### Excerpted passage
For the first time in state history, 10 public universities in Tennessee, including Middle Tennessee State University, are coming together to launch a campaign aimed to increase public awareness of the value of a four-year university degree from a public state institution.
The “Four the Future” campaign is a multiyear, coordinated effort that will engage community and business leaders, prospective students, and Tennesseans in all 95 counties around the value of higher education from a public university.
“A bachelor’s degree increases the life trajectory of not only those who earn them, but also their families,” MTSU President Sidney A. McPhee said. “That is why we are proud to be part of this unprecedented message, delivered loud and clear by our state’s leading public universities, of the great value, tremendous worth and tangible benefits of a four-year college degree.”
######
__Try it__
Transcribe the passage on the "Four the Future" campaign, starting with "For the first" and going on through "a public university.". The material that follows is not needed for this work.
### The data
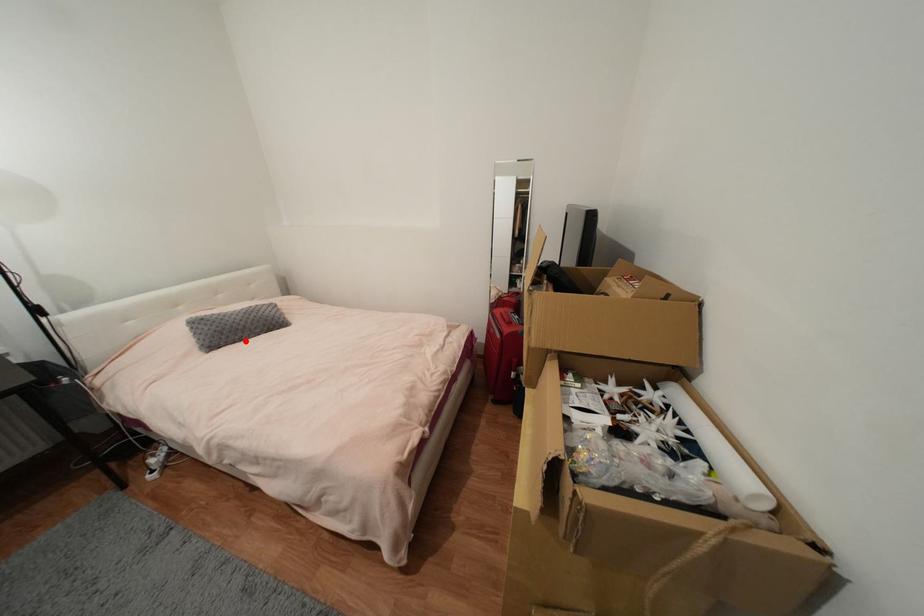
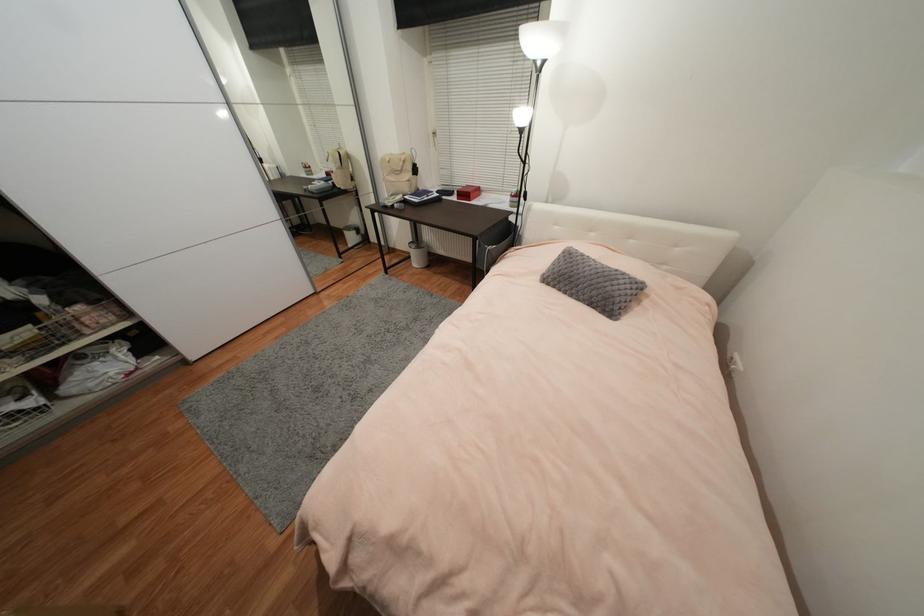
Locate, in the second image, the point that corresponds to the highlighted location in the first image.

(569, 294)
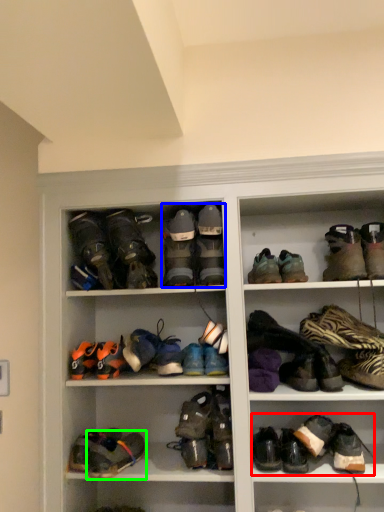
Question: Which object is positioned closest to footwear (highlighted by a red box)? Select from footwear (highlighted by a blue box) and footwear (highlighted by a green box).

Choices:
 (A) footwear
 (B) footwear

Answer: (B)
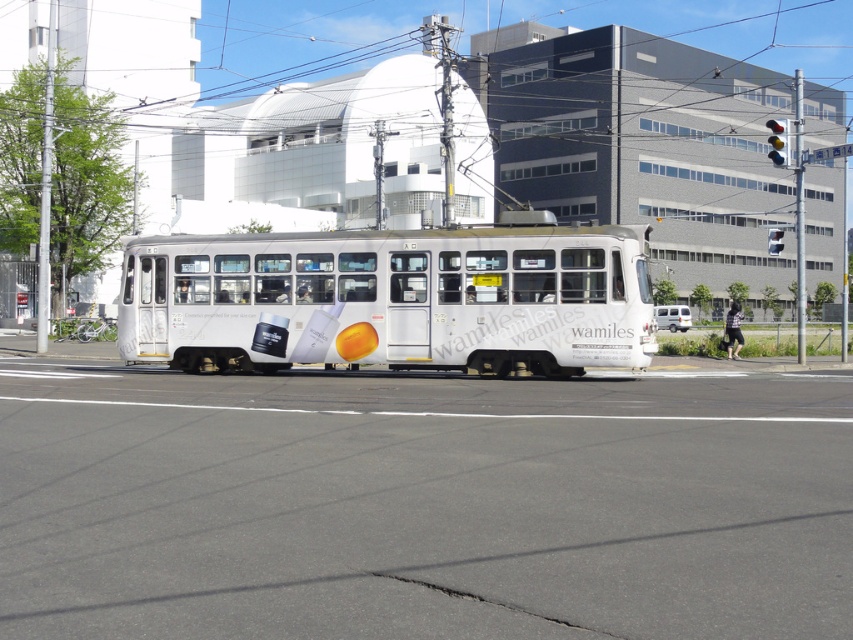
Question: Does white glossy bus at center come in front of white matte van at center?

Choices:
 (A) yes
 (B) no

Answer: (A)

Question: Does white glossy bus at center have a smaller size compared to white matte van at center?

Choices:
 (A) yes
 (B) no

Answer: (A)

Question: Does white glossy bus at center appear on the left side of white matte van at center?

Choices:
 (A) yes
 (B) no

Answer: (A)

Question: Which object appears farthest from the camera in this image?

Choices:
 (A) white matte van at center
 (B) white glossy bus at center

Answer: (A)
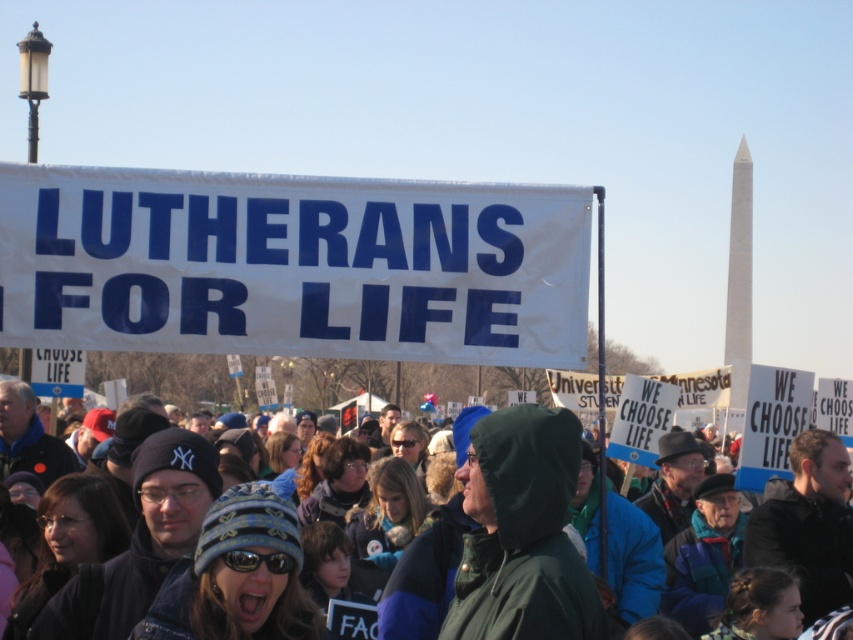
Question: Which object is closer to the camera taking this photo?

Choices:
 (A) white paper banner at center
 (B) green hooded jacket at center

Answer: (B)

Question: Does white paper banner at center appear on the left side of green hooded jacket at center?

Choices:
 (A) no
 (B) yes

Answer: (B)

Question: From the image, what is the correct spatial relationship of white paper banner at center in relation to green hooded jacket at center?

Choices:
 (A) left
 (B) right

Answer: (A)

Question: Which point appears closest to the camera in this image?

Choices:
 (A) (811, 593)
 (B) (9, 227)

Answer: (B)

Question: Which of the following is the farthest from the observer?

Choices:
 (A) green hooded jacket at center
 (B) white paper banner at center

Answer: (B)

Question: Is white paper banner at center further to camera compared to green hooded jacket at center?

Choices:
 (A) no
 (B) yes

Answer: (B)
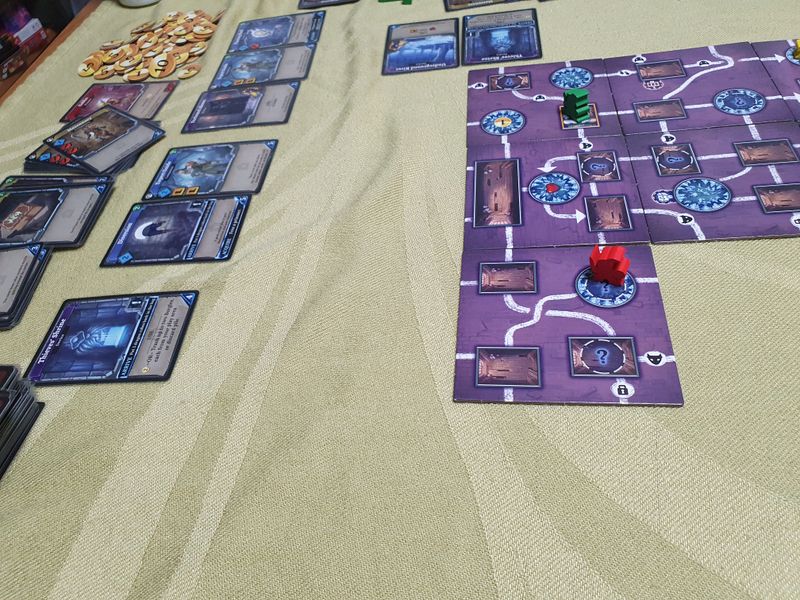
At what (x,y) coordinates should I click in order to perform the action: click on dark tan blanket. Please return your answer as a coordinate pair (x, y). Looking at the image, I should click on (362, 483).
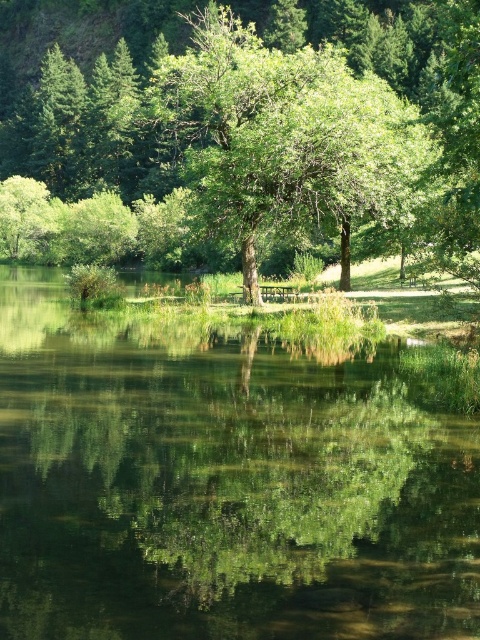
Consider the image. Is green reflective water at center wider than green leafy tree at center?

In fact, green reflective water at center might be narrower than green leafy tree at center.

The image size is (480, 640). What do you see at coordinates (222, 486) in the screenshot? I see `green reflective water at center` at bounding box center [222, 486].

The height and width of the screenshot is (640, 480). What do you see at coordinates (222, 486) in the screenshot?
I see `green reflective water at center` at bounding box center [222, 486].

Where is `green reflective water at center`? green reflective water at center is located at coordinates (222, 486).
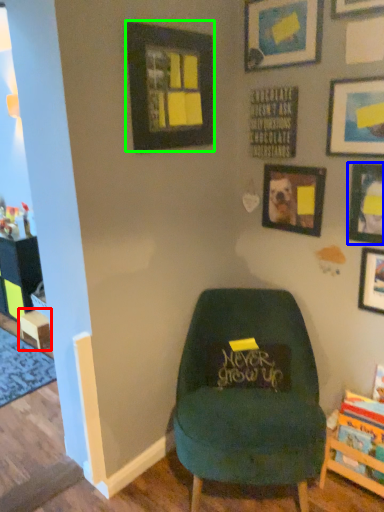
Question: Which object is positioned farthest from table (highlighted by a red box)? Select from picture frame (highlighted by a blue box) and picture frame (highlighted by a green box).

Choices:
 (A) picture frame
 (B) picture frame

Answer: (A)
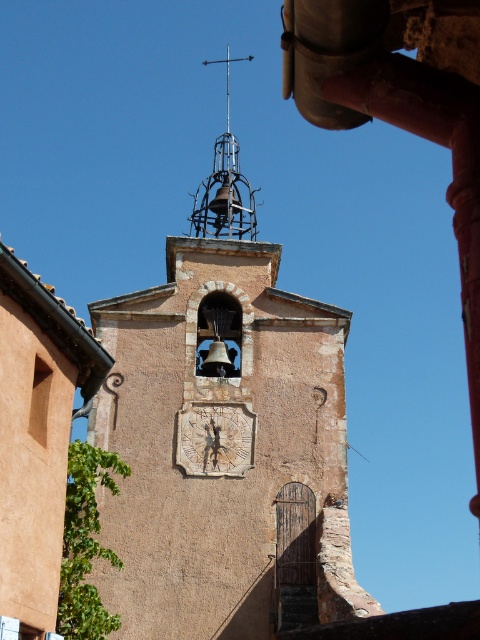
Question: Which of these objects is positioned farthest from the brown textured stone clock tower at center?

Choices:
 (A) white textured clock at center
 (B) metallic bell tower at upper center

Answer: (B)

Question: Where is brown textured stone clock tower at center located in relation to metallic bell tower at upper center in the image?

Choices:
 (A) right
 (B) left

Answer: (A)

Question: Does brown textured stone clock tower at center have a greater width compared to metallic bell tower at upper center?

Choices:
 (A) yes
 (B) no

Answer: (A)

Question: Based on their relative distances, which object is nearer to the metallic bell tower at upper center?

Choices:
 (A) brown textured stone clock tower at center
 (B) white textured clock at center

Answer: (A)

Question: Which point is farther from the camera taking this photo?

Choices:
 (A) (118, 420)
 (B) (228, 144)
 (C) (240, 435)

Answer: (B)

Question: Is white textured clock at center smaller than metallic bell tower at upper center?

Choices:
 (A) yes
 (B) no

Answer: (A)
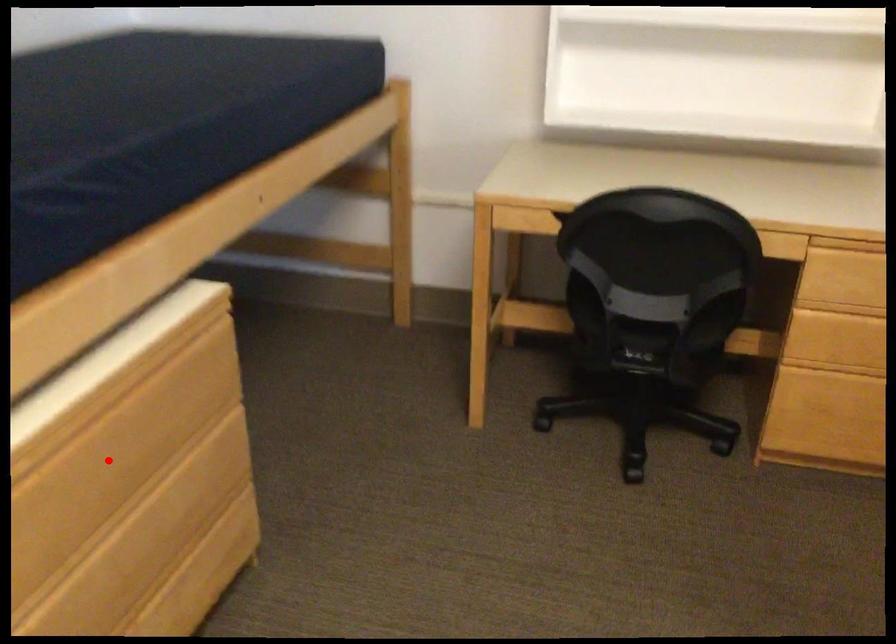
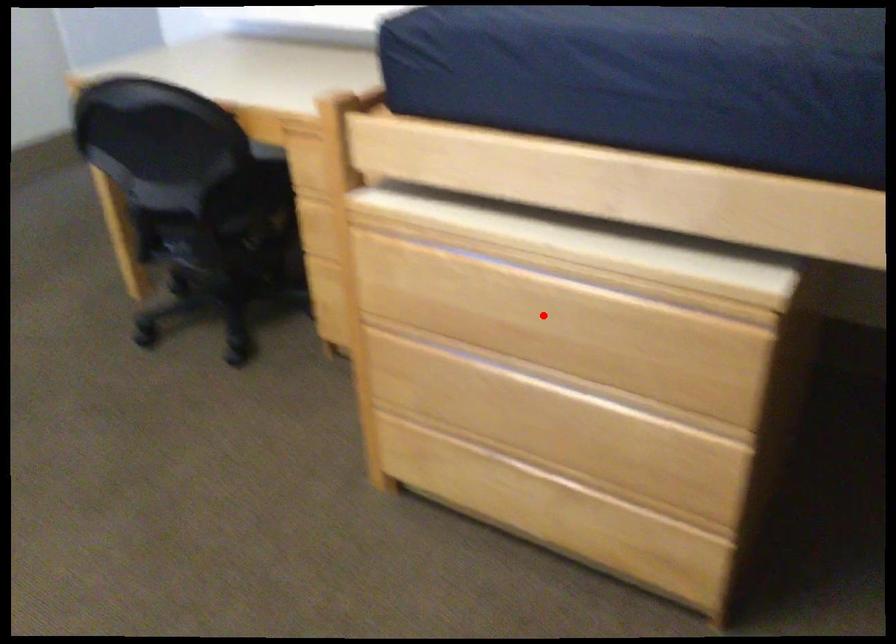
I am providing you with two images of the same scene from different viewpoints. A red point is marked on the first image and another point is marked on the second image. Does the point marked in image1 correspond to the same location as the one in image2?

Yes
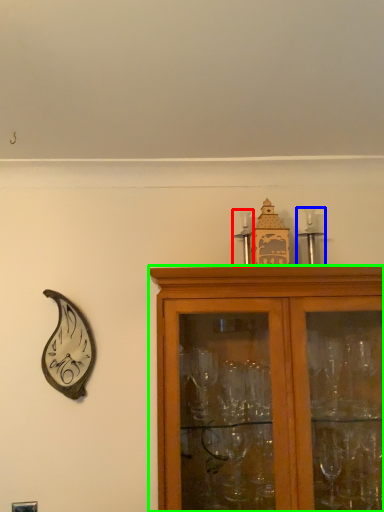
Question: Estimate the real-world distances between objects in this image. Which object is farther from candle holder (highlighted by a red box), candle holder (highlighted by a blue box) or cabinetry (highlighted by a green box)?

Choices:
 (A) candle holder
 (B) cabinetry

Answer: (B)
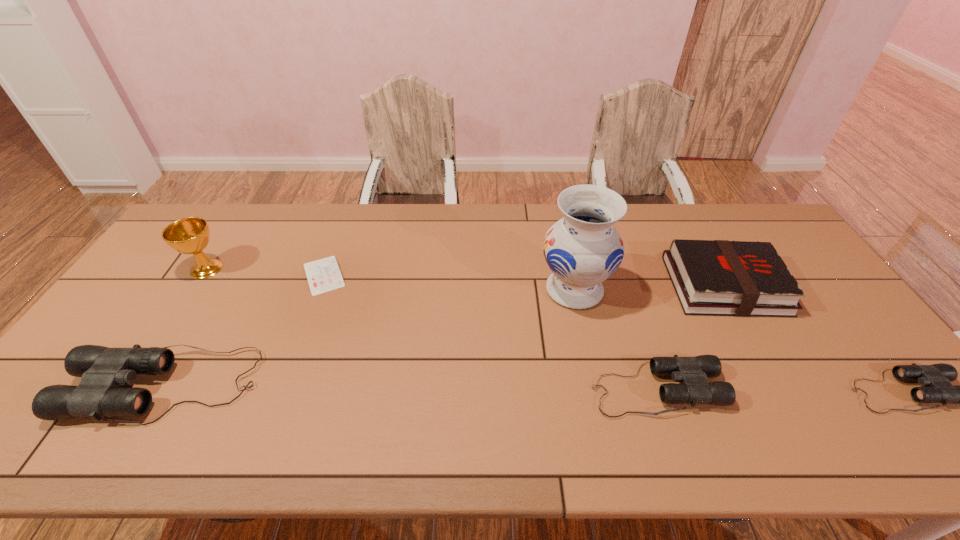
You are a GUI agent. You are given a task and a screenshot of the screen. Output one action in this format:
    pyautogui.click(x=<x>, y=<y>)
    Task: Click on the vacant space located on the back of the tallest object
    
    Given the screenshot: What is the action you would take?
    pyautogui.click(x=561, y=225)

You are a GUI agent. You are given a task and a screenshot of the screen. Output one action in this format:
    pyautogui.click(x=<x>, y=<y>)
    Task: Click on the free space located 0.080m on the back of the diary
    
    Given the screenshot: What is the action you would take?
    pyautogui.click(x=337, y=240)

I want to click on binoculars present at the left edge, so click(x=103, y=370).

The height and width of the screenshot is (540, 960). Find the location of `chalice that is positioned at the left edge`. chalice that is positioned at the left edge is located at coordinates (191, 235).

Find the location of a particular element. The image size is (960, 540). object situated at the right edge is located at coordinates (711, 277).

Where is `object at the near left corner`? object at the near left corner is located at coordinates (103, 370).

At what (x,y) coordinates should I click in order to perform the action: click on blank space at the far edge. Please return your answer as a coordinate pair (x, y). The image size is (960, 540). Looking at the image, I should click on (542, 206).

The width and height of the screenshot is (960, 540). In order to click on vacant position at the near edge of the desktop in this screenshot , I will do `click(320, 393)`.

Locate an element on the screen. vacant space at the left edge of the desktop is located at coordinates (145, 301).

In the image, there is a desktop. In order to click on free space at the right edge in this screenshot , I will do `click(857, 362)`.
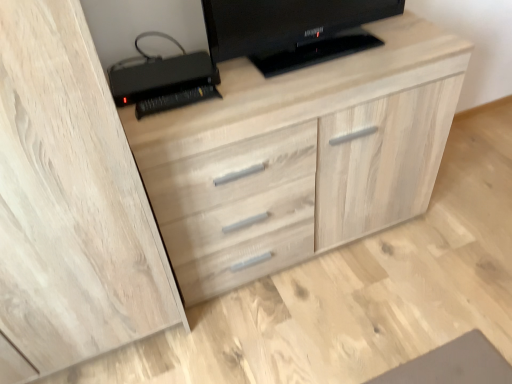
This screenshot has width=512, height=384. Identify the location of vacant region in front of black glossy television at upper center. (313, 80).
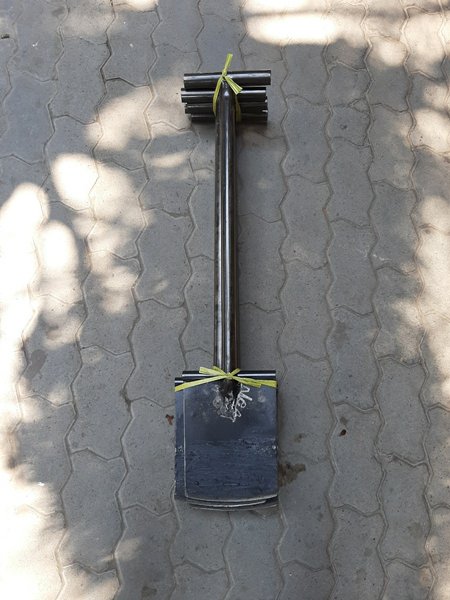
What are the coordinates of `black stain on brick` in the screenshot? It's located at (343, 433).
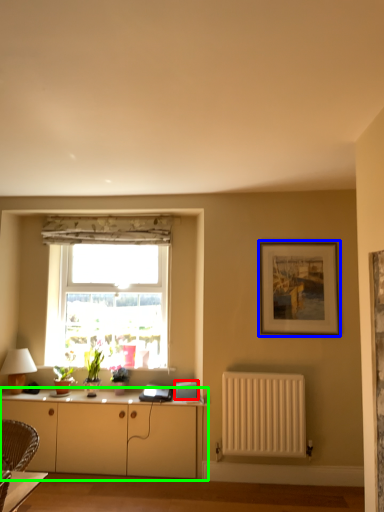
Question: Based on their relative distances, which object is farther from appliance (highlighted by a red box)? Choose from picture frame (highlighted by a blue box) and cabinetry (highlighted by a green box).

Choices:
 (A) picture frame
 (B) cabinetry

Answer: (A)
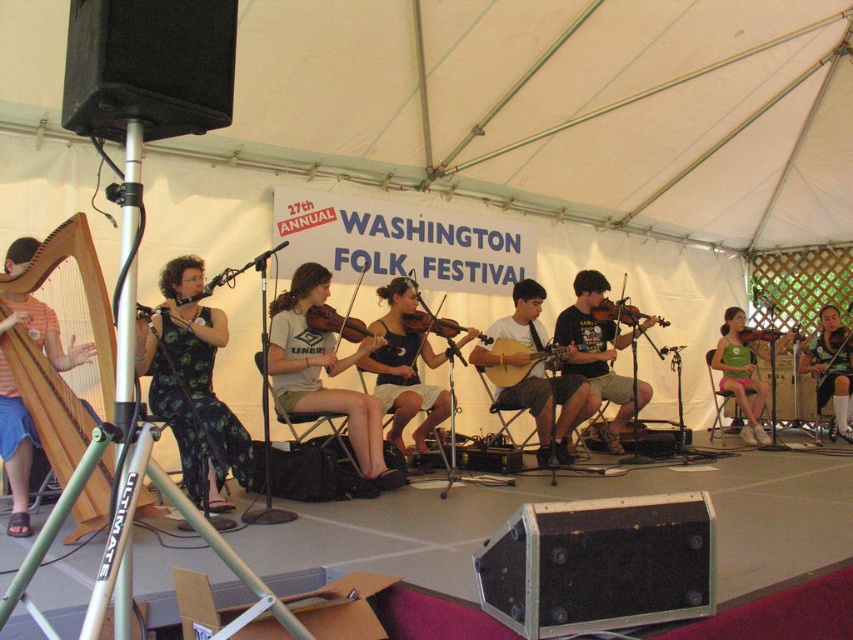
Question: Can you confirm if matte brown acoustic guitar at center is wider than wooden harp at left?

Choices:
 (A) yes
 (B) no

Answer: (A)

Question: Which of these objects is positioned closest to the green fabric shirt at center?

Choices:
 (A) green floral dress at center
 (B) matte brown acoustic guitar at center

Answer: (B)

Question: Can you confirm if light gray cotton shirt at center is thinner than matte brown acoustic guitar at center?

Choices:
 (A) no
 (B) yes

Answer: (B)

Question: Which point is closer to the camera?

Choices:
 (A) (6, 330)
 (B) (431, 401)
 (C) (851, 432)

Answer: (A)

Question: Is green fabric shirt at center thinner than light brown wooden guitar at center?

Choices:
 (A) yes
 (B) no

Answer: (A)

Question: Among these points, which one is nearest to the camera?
######
__Problem solution__
For the first time in state history, 10 public universities in Tennessee, including Middle Tennessee State University, are coming together to launch a campaign aimed to increase public awareness of the value of a four-year university degree from a public state institution.
The “Four the Future” campaign is a multiyear, coordinated effort that will engage community and business leaders, prospective students, and Tennesseans in all 95 counties around the value of higher education from a public university.